A neighbor of mine across the harbor is gearing up for that battle on another blog, Virtual Saltworks. The ponds are still part of the bay and still supposed to be open space and wetlands. We could use a little bit of digging into maps and history – what was First Slough like before it was diked? What would it take to restore it at least to the state that Bair Island and Corkscrew Slough are in now?

Soon the abandoned docks and the piers for electric company access to overhead cables will be decorated underneath by pirate mailboxes where Milo and I will leave secret messages for the world.

I have some great ideas for Community Kayaks. They’d be like the civic projects for free bicycles anyone can use without fuss. It would be very easy and cheap to start and maintain a simple flotilla of boats free for anyone to use. More local people would use Redwood Creek, would see the edge of our town, the cultivated-wild places that exist right next to the industrial port where oceangoing cargo vessels offload their gypsum, sand, and gravel and load up clanking waterfalls of scrap metal. People barely care about the Creek because they don’t know it’s there. If they paddled around on it they might get fond of it.

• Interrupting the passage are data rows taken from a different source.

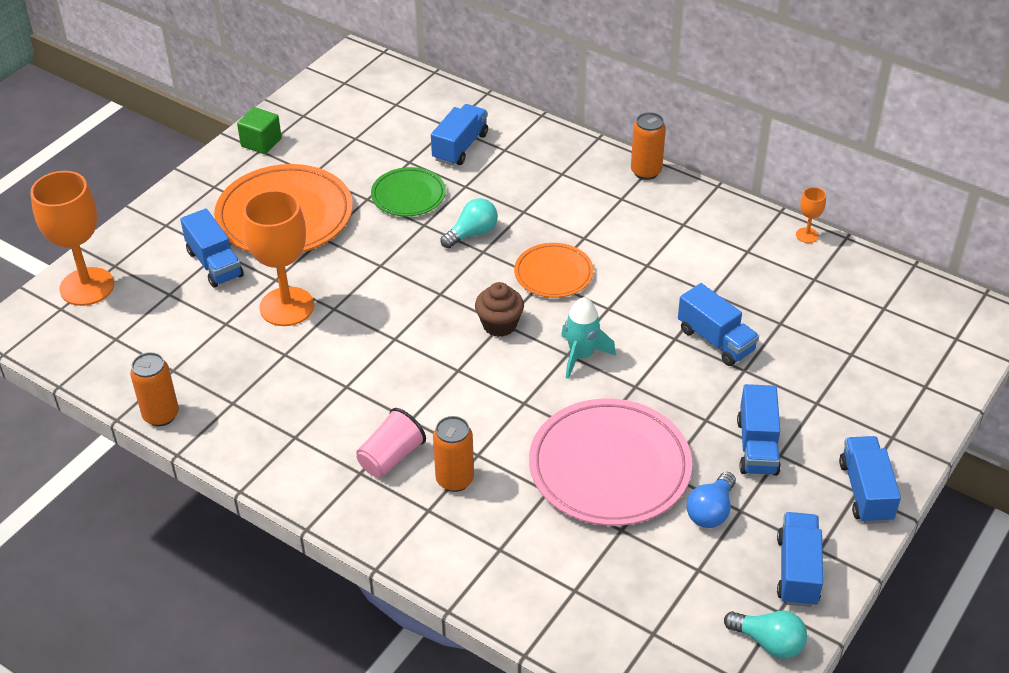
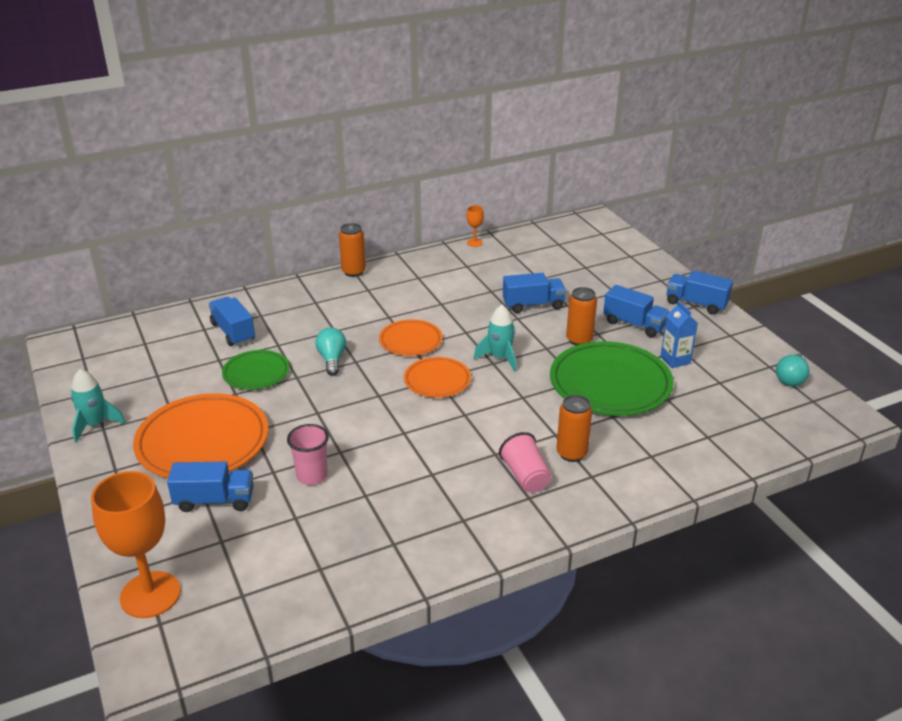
camera: 60 degrees left, 10 degrees down
(161, 415) = (369, 594): orange can -> orange can (579, 340)
(261, 142) = (95, 425): green cube -> turquoise rocket
(287, 307) = (312, 476): orange goblet -> pink cup
(499, 324) = (437, 380): brown cupcake -> orange plate
(609, 467) = (610, 384): pink plate -> green plate
(711, 511) = (675, 360): blue light bulb -> blue carton
(768, 642) = (791, 379): turquoise light bulb -> turquoise light bulb turned 150 degrees clockwise
(797, 571) = (742, 348): blue truck -> none

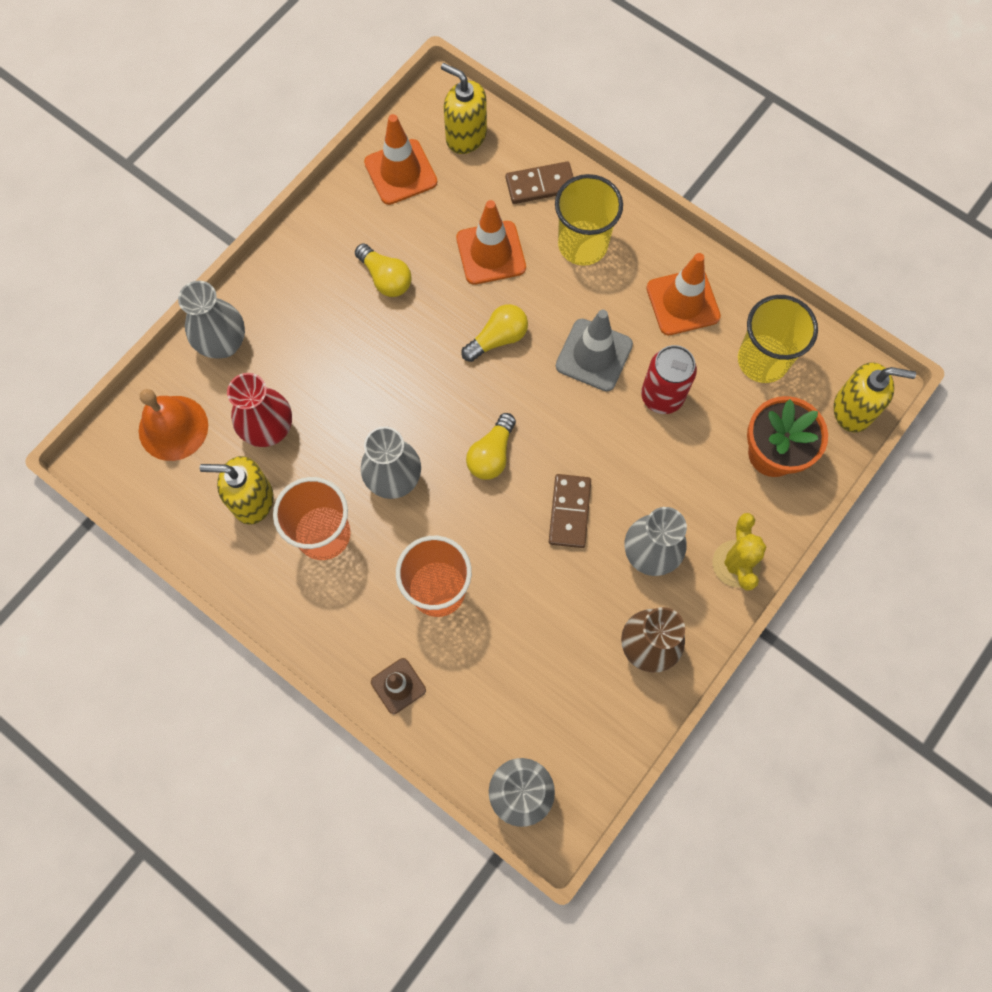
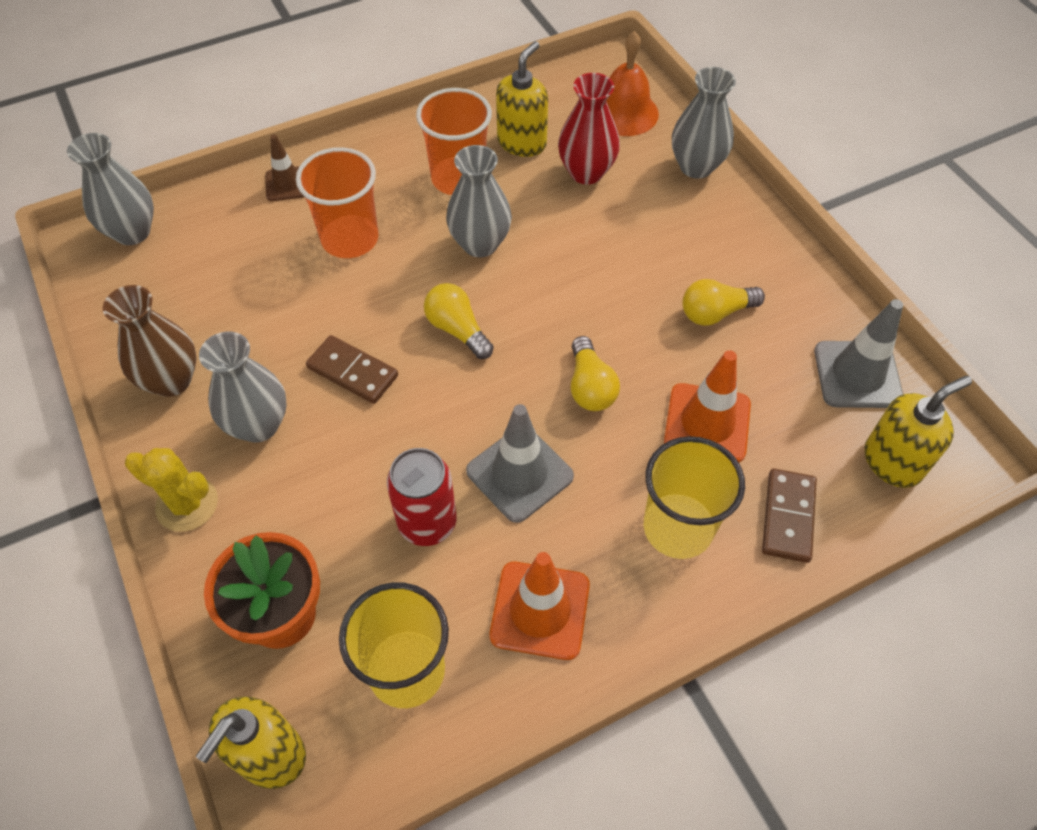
camera: 115 degrees right, 15 degrees down
(400, 172) = (857, 375): orange traffic cone -> grey traffic cone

I got a little obsessed with the Alviso boat ramp opening. If you live in Redwood City – do you know where the public boat launch ramps are? There are two that I know of!

What is the Bay for? Who gets to go on it? You shouldn’t have to be rich – or go on a giant ferryboat – or treat it like a sort of horrible wet golf course –

Where are my beautiful floating islands made of trash and full of ecological minded Burning Man hippies cultivating flats of pickleweed and nesting habitats for Caspian Terns? I also imagine a beautiful anarchosocialist cooperative marina with art projects and rogue marine science. It would be easy for us here in the harbor to be monitoring water quality, observing the plants and birds and fish, and so on. Decentralized maps and some kind of visionary open data project could make for some great open source science – I’m sure someone’s doing this already.